[Stored dataset items]
• • • •

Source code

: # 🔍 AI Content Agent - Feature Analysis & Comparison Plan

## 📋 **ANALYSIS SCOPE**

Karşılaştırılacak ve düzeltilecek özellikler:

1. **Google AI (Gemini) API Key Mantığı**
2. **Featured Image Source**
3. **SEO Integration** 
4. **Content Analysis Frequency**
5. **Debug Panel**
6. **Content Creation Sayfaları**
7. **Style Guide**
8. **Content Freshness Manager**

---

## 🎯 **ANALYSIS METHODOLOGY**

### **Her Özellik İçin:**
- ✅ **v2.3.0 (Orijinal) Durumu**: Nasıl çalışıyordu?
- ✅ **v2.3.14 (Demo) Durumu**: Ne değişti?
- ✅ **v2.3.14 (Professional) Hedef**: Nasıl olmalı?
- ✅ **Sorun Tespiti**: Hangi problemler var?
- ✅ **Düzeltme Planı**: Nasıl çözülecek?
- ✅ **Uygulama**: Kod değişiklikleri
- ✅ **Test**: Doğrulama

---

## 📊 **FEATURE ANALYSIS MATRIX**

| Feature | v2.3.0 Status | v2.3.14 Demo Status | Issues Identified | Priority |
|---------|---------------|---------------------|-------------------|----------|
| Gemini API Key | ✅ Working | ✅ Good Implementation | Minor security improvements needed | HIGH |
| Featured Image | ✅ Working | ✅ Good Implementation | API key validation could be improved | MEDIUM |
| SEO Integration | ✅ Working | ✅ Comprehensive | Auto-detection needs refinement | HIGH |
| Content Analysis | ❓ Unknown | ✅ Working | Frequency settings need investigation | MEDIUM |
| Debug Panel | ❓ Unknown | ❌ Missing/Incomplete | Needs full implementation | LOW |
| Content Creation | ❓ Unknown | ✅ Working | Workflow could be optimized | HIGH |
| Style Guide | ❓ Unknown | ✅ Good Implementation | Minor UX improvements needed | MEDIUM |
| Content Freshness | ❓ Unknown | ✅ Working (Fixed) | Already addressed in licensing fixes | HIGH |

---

• • • •

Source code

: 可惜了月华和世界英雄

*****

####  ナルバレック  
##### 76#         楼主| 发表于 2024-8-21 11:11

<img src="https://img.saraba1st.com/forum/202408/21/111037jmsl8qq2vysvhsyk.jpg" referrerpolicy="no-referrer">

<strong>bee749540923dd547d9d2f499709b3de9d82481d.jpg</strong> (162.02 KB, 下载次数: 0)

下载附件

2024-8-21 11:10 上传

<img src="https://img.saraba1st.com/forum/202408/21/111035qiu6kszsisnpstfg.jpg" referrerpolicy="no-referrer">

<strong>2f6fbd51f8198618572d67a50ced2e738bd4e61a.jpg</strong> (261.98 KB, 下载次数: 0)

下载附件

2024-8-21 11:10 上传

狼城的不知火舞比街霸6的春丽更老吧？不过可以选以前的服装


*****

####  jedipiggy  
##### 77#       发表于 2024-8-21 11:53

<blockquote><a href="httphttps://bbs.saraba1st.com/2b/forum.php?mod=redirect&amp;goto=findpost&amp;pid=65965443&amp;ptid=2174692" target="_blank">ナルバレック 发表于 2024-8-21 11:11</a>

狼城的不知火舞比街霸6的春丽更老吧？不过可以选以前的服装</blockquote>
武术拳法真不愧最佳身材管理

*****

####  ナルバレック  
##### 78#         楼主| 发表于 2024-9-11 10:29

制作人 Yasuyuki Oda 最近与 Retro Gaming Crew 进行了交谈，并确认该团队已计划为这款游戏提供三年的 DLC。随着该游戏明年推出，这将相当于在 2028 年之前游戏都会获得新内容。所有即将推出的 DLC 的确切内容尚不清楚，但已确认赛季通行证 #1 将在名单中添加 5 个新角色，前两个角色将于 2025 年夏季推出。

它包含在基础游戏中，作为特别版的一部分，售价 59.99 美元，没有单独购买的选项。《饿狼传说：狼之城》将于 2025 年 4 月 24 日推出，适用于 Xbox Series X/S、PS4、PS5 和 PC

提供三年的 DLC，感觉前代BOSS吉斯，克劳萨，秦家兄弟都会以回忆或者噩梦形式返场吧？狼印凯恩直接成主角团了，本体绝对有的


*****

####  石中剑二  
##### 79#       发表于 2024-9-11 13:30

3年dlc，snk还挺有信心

• • • •

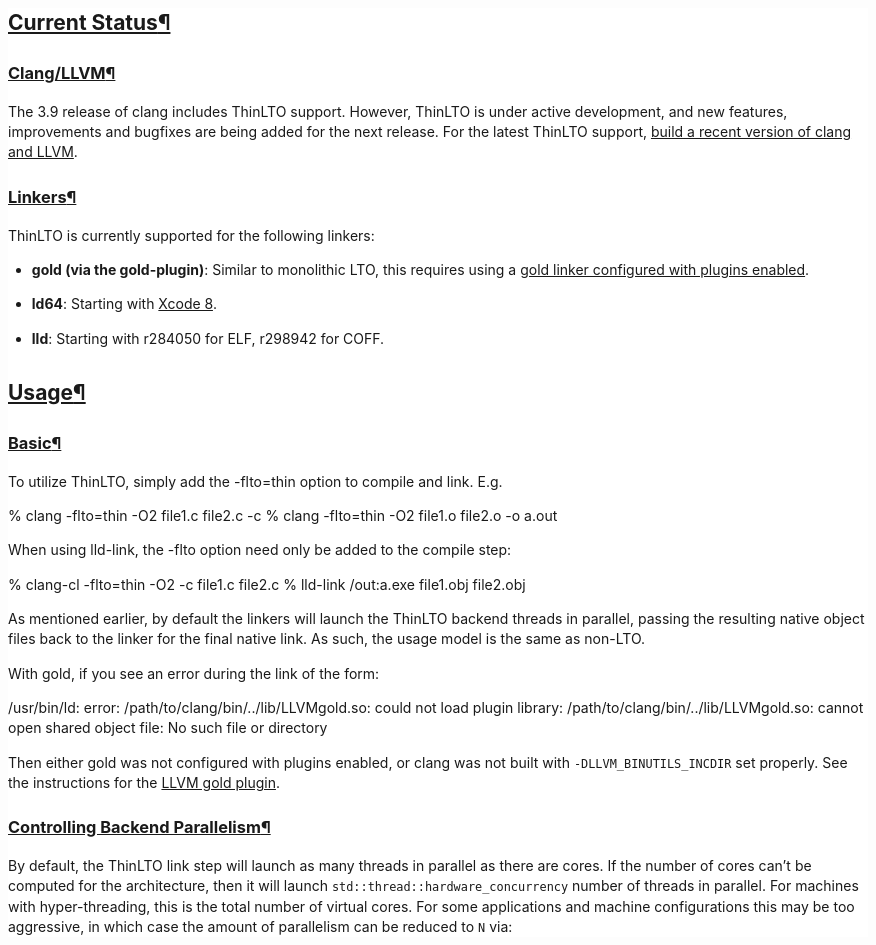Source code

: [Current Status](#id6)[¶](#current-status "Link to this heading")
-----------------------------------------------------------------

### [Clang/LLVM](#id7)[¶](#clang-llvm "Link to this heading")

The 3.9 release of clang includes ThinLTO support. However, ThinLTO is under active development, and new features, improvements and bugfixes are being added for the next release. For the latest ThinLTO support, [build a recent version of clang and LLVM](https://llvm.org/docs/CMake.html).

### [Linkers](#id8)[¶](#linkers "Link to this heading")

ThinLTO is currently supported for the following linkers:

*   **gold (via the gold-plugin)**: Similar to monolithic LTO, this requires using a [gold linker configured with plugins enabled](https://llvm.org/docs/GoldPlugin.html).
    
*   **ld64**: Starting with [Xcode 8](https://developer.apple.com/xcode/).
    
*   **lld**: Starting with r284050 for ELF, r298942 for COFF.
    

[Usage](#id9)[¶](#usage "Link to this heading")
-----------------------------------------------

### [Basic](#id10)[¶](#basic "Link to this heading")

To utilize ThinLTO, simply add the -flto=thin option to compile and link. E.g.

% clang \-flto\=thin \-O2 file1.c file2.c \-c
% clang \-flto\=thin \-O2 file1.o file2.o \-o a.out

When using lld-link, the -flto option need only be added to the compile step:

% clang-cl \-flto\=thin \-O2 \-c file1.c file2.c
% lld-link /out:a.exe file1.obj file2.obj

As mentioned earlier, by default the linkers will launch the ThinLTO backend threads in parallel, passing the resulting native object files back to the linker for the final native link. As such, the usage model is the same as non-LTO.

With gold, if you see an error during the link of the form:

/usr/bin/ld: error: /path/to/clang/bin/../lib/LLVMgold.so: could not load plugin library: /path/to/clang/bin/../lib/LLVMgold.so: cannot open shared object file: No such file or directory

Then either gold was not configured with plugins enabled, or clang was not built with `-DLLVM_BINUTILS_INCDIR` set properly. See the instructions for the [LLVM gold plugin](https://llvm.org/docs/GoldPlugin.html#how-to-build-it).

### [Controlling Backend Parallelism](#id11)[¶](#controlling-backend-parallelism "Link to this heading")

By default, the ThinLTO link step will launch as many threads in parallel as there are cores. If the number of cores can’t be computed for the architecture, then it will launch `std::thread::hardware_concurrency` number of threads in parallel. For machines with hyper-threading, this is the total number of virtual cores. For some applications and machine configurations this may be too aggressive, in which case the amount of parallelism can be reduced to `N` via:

• • • •

GOAL OF THE EXERCISE> Take the listing from the line with "### [Controlling Backend" up to and including the line with "By default, the". Change every "threads" in those lines to "jobs", and return only those lines with nothing else altered.

OUTPUT>
### [Controlling Backend Parallelism](#id11)[¶](#controlling-backend-parallelism "Link to this heading")

By default, the ThinLTO link step will launch as many jobs in parallel as there are cores. If the number of cores can’t be computed for the architecture, then it will launch `std::thread::hardware_concurrency` number of jobs in parallel. For machines with hyper-threading, this is the total number of virtual cores. For some applications and machine configurations this may be too aggressive, in which case the amount of parallelism can be reduced to `N` via:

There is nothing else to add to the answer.